J Cancer 2017; 8(15):3099-3104. doi:10.7150/jca.18032 This issue
1. Cancer and Stem Cell Center, First Affiliated Hospital, Jilin University, Changchun, Jilin 130061, P.R. China;
2. Stanford University Medical School, Palo Alto Veterans Institute for Research, Palo Alto, CA94304, USA;
3. Division of Thoracic Surgery, First Affiliated Hospital, Jilin University, Changchun, Jilin 130061, P.R. China.

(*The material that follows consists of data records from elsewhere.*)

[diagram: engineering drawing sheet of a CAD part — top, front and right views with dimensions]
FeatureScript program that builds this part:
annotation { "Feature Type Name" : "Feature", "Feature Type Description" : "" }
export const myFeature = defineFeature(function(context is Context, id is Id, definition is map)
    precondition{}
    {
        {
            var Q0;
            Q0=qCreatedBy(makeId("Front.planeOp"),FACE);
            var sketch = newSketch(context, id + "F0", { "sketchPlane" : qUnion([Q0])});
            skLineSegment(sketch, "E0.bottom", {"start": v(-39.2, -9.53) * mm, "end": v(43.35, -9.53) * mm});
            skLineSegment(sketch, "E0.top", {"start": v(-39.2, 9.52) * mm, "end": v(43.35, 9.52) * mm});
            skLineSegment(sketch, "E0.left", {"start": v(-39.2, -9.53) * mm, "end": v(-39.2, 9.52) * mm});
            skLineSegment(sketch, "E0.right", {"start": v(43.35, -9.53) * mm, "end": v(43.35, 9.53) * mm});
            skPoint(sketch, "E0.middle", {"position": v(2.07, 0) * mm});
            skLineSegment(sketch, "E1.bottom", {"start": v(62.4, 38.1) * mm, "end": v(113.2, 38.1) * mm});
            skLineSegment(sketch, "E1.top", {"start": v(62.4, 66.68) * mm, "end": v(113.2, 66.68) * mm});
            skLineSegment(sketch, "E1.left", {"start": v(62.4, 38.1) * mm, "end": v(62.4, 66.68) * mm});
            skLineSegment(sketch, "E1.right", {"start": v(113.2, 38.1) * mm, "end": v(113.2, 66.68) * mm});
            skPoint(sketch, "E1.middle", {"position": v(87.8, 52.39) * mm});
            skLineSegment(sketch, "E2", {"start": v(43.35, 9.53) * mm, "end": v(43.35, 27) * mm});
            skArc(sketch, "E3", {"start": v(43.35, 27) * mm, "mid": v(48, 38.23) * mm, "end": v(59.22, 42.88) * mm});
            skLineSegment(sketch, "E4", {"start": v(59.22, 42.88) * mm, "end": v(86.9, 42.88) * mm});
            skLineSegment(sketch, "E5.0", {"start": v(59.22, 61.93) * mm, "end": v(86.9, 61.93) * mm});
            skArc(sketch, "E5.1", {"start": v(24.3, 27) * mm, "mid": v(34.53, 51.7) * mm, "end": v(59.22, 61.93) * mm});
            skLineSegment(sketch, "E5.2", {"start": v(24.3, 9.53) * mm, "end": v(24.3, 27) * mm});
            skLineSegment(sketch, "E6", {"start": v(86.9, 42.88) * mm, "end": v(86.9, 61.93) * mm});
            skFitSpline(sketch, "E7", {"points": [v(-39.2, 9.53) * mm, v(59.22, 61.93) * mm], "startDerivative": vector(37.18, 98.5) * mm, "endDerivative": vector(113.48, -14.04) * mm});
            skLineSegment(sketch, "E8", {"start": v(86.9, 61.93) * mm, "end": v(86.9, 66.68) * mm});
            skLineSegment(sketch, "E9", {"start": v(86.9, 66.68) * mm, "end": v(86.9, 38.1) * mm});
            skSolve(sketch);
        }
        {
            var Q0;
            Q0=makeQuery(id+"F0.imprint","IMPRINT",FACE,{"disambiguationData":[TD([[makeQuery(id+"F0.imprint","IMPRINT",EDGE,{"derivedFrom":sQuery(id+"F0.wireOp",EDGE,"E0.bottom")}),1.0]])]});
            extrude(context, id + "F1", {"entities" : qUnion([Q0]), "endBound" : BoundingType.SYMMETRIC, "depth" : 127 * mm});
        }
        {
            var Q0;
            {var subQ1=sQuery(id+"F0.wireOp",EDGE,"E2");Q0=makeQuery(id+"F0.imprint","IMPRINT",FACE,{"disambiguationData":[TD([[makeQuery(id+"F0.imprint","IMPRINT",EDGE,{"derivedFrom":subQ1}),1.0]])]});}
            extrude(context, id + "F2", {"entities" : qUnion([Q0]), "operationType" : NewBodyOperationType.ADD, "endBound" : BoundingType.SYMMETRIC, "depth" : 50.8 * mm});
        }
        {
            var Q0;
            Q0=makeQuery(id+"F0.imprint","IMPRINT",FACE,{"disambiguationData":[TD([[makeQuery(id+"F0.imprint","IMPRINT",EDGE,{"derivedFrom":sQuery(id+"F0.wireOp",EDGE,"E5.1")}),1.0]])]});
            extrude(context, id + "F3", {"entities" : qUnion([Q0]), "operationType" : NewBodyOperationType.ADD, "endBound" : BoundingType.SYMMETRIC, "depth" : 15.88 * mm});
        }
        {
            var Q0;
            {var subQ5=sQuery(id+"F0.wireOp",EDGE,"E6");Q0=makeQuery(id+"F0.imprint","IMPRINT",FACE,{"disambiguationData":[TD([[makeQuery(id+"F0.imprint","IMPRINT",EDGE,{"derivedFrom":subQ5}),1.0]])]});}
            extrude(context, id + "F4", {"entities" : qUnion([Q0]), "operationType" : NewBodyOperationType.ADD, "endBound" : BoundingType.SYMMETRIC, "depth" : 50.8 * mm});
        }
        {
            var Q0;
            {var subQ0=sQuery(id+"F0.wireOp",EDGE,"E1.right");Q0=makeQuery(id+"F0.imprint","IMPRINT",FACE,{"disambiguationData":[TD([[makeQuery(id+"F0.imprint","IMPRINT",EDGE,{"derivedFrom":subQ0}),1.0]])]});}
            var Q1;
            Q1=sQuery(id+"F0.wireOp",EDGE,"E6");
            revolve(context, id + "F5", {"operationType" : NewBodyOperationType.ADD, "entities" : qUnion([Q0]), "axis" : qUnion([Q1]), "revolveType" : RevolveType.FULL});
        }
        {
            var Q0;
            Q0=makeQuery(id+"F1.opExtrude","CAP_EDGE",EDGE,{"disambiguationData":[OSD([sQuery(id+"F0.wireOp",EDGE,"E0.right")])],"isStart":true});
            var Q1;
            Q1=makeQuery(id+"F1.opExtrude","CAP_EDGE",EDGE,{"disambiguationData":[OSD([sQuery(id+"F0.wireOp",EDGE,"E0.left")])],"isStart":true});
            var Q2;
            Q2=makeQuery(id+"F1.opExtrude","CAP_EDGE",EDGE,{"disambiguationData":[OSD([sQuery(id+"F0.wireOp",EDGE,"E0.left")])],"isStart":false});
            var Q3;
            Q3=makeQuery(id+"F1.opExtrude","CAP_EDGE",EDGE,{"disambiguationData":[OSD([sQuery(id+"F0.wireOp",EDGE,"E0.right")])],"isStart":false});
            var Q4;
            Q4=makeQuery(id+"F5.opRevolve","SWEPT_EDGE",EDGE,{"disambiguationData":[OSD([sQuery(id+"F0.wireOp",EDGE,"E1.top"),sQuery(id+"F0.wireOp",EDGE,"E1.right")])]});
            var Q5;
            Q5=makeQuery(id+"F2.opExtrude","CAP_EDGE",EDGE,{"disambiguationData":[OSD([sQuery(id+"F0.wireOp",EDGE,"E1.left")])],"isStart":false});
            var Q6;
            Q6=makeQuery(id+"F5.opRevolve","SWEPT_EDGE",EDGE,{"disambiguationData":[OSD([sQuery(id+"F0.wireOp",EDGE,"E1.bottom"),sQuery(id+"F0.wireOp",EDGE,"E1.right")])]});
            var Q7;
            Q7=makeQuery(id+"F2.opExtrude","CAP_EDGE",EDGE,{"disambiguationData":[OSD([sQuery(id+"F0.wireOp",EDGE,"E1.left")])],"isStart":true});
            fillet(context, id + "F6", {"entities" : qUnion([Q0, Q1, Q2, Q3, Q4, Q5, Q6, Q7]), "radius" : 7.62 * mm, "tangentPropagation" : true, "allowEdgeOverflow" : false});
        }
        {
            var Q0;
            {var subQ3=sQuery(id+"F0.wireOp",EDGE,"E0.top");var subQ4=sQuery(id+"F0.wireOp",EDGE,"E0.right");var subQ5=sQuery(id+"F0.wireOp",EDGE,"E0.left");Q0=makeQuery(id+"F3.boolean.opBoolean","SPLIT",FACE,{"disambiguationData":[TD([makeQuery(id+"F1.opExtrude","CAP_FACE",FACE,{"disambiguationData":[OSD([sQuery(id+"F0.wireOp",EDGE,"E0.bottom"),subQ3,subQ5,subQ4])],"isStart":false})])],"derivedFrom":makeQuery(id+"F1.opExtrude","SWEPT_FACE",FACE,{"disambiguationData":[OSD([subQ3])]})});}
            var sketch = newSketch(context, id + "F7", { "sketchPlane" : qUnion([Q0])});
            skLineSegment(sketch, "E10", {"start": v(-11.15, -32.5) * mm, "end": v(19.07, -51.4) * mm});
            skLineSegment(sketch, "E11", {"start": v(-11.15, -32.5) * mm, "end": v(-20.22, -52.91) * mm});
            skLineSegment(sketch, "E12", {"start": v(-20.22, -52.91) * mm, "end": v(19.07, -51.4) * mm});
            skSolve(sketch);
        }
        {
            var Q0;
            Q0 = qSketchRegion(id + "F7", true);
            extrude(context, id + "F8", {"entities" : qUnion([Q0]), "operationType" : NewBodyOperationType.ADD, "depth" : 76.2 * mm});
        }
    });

* These are co-first authors.
Measurement of circulating tumor cells (CTC) offers promise as a clinical biomarker to monitor disease status, therapeutic response, and progression in cancer patients. However, its clinical value in lung cancer patients has not been fully explored. We systematically evaluate the association of CTCs with clinical variables and tumor markers in a cohort of lung cancer patients. Using the CELLSEARCH System, CTCs were detected in both small cell lung cancer (SCLC) and non-small cell lung cancer (NSCLC) patients prior to therapy. Univariate analysis revealed that detection of CTC was related to histology, stage, tumor size, invasiveness, and lymphatic metastasis. CTCs were associated with distant metastases in NSCLC, but not in SCLC. Using multivariate analysis, we found that CTCs were independently correlated with disease stage, SCLC, and elevated serum neuron-specific enolase (NSE). These data suggest that CTCs are more likely to be detected in patients with stage IV disease and with SCLC, and that elevated serum NSE predicts the presence of CTCs.
Keywords: Lung cancer, circulating tumor cells, serum neuron-specific enolase, epidemiologic factors, metastasis.